>>>>
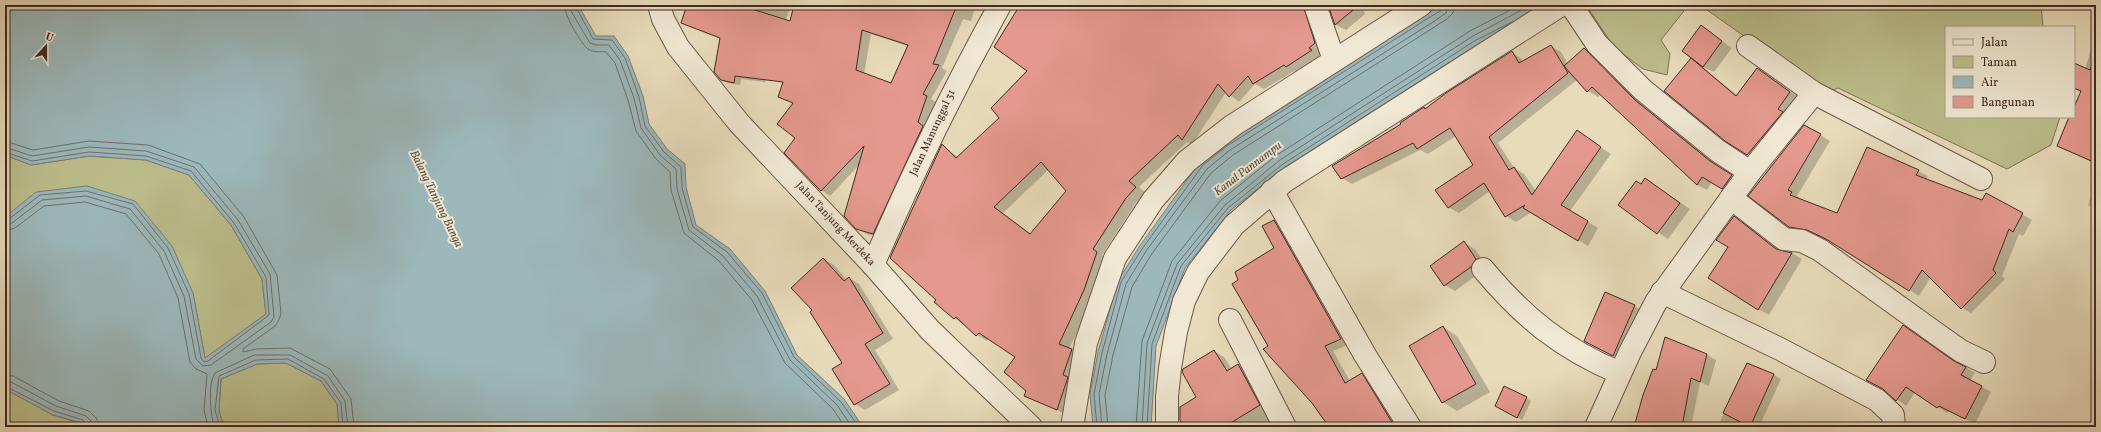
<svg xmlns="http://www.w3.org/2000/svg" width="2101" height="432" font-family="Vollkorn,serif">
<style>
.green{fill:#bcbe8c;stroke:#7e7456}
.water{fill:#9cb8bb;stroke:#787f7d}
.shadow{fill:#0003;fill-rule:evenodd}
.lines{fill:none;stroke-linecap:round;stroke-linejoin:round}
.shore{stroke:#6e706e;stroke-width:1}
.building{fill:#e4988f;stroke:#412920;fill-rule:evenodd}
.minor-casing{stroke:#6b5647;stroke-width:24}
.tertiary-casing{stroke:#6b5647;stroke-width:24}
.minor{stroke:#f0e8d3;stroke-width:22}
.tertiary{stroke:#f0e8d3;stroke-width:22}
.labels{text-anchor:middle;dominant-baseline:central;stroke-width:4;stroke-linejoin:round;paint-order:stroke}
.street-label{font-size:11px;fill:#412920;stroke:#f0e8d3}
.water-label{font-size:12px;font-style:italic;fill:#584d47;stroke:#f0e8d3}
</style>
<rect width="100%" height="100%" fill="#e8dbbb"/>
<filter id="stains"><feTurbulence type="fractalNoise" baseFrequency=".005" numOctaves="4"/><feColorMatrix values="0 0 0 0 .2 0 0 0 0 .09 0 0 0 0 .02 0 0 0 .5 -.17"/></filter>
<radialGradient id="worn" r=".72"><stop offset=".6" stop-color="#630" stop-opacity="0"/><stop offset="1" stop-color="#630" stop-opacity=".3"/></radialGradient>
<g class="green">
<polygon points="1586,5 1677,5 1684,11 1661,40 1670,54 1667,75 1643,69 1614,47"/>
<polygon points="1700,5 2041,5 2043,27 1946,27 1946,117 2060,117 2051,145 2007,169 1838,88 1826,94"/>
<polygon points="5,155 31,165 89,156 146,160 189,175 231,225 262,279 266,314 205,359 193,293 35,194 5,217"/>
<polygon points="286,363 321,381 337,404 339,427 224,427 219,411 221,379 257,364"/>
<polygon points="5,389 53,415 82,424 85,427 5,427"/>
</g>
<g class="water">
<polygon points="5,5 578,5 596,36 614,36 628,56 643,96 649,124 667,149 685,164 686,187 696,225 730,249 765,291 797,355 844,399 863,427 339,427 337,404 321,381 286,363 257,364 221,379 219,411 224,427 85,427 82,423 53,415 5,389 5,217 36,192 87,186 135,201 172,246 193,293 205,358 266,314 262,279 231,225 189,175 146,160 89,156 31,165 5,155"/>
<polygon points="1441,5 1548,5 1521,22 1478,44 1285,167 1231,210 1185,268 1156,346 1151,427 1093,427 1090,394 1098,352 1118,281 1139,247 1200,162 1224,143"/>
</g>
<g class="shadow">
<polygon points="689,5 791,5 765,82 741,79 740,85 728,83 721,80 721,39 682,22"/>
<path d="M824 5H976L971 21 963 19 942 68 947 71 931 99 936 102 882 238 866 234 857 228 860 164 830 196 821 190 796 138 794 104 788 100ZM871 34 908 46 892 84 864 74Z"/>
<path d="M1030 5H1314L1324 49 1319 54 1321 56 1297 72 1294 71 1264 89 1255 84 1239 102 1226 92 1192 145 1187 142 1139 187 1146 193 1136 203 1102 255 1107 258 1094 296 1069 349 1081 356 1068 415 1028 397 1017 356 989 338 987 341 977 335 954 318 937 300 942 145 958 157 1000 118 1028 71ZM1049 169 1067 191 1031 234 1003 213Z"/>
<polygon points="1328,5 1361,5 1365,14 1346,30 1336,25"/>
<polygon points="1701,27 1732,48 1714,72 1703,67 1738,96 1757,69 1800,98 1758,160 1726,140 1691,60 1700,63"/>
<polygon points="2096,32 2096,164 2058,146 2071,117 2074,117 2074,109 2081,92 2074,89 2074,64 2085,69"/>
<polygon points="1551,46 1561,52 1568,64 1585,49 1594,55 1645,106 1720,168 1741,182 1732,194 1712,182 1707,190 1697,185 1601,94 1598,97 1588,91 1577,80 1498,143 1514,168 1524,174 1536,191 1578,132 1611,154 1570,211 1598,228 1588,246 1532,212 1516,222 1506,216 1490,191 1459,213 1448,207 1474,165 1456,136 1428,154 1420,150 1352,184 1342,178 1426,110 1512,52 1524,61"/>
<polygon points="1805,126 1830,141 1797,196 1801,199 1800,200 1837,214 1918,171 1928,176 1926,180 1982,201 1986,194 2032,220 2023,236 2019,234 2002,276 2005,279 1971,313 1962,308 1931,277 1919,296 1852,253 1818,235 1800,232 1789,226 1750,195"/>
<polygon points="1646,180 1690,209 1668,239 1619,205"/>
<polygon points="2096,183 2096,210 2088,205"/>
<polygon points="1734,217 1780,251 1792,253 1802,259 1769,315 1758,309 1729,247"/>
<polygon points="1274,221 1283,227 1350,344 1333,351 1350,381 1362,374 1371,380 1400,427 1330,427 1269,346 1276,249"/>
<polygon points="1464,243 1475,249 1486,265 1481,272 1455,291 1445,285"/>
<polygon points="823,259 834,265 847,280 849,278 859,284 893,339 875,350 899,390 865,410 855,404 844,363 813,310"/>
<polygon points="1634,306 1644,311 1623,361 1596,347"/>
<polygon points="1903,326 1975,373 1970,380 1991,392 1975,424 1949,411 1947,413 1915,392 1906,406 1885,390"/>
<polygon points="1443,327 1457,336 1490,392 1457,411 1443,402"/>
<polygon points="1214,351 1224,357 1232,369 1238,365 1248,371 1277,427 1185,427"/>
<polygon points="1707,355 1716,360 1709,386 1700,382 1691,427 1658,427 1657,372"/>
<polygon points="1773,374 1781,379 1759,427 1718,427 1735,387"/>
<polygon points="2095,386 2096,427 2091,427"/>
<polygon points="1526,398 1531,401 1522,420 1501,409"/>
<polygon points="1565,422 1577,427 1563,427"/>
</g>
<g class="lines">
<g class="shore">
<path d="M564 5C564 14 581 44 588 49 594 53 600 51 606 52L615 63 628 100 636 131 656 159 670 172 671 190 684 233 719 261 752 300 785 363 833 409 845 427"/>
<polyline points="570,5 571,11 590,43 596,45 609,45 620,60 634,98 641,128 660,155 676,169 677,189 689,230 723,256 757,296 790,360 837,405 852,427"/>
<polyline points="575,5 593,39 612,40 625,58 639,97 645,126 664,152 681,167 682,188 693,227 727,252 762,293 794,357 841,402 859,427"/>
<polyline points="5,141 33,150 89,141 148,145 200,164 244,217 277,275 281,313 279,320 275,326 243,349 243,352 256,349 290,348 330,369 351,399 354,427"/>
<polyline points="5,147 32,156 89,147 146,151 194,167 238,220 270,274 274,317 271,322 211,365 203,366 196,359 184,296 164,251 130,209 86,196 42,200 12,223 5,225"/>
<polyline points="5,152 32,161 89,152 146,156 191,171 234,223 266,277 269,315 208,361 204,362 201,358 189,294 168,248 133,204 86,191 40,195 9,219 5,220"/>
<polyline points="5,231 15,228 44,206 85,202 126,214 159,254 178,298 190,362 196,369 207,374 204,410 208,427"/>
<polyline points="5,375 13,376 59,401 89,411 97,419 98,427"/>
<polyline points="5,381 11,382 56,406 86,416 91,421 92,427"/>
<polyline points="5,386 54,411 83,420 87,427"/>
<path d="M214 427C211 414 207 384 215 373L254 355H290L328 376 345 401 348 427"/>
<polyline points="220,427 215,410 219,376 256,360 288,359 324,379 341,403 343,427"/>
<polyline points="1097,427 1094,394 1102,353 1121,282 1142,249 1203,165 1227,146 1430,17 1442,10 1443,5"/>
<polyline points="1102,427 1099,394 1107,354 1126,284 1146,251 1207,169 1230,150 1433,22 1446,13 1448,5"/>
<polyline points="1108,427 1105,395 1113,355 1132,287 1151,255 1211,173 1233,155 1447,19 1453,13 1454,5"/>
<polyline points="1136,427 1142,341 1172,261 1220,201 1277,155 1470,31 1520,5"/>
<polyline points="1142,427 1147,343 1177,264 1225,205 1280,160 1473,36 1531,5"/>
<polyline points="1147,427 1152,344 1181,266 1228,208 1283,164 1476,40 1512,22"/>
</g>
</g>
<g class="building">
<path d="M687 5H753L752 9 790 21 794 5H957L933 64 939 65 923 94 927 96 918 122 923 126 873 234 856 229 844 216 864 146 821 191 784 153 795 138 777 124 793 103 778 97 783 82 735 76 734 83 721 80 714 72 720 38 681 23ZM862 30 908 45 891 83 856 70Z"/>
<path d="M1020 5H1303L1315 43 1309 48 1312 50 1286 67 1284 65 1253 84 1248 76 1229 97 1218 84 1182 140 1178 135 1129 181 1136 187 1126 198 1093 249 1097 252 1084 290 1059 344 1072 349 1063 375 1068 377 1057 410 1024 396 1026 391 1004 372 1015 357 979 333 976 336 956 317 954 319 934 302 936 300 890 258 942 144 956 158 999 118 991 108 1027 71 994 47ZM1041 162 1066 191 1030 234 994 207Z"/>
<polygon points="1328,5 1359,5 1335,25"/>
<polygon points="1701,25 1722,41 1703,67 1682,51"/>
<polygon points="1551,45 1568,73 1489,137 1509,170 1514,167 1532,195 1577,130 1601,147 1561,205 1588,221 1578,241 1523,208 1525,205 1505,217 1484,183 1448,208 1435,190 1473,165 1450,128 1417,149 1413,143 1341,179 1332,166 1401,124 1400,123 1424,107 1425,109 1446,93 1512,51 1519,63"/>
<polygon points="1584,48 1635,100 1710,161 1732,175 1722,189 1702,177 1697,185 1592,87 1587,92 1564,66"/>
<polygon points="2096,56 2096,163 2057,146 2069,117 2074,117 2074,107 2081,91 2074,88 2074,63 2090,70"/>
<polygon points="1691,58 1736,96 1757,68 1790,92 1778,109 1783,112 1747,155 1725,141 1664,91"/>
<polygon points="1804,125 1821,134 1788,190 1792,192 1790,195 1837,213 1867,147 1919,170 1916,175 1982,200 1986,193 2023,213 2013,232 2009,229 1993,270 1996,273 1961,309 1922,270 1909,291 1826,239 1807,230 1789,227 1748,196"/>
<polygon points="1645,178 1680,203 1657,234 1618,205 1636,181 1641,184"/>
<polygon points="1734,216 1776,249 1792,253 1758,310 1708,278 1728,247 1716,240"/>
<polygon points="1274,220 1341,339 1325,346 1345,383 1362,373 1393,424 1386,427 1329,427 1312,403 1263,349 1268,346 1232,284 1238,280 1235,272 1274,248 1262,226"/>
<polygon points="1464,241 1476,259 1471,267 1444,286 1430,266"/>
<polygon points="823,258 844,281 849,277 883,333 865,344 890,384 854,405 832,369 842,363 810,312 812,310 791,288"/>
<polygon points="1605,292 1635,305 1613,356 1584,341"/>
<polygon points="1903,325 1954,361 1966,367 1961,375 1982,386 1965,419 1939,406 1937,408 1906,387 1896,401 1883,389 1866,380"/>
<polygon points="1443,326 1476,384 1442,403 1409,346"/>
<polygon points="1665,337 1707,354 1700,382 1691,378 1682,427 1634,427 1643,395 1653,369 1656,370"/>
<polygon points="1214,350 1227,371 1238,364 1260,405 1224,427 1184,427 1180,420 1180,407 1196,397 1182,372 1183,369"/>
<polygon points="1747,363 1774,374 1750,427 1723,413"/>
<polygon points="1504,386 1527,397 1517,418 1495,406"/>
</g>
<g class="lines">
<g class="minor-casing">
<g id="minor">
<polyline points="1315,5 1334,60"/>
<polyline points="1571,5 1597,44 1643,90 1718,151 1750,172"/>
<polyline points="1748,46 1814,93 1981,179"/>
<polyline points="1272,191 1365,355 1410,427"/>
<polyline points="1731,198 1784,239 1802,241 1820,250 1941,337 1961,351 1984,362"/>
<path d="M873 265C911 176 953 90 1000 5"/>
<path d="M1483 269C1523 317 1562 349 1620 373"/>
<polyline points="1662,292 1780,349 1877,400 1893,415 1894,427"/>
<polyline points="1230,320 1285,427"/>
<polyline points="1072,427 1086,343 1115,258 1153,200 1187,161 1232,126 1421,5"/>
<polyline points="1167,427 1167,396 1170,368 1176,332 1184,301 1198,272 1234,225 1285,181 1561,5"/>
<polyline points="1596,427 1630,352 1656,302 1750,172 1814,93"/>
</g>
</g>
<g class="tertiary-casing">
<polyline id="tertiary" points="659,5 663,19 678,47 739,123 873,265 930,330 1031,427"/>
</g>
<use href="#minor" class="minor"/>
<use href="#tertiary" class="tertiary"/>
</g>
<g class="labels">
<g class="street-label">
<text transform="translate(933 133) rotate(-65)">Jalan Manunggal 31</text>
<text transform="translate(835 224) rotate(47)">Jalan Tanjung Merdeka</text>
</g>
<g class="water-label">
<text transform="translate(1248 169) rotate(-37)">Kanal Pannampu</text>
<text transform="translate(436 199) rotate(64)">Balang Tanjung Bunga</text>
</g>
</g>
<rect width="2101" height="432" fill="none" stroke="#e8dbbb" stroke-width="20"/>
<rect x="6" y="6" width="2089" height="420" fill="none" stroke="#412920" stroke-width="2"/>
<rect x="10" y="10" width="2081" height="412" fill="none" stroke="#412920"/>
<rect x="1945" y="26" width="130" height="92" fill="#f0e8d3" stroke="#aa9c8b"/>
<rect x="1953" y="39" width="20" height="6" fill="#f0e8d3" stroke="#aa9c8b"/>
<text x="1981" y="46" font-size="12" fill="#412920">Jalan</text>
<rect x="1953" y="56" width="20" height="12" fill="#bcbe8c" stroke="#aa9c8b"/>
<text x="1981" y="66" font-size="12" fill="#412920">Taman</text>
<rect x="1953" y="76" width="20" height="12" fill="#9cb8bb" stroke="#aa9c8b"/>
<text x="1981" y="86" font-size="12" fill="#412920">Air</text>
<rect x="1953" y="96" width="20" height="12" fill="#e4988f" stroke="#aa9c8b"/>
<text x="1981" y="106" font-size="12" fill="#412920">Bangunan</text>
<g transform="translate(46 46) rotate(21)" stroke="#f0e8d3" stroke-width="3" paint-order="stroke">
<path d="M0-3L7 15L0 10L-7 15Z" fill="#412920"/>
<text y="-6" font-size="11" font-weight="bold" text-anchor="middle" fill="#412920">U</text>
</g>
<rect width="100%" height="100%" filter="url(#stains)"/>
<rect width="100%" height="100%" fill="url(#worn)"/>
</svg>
<<<<
Required action. Please copy each line of the records above that holds the word "anchor".

Written answer.
.labels{text-anchor:middle;dominant-baseline:central;stroke-width:4;stroke-linejoin:round;paint-order:stroke}
<text y="-6" font-size="11" font-weight="bold" text-anchor="middle" fill="#412920">U</text>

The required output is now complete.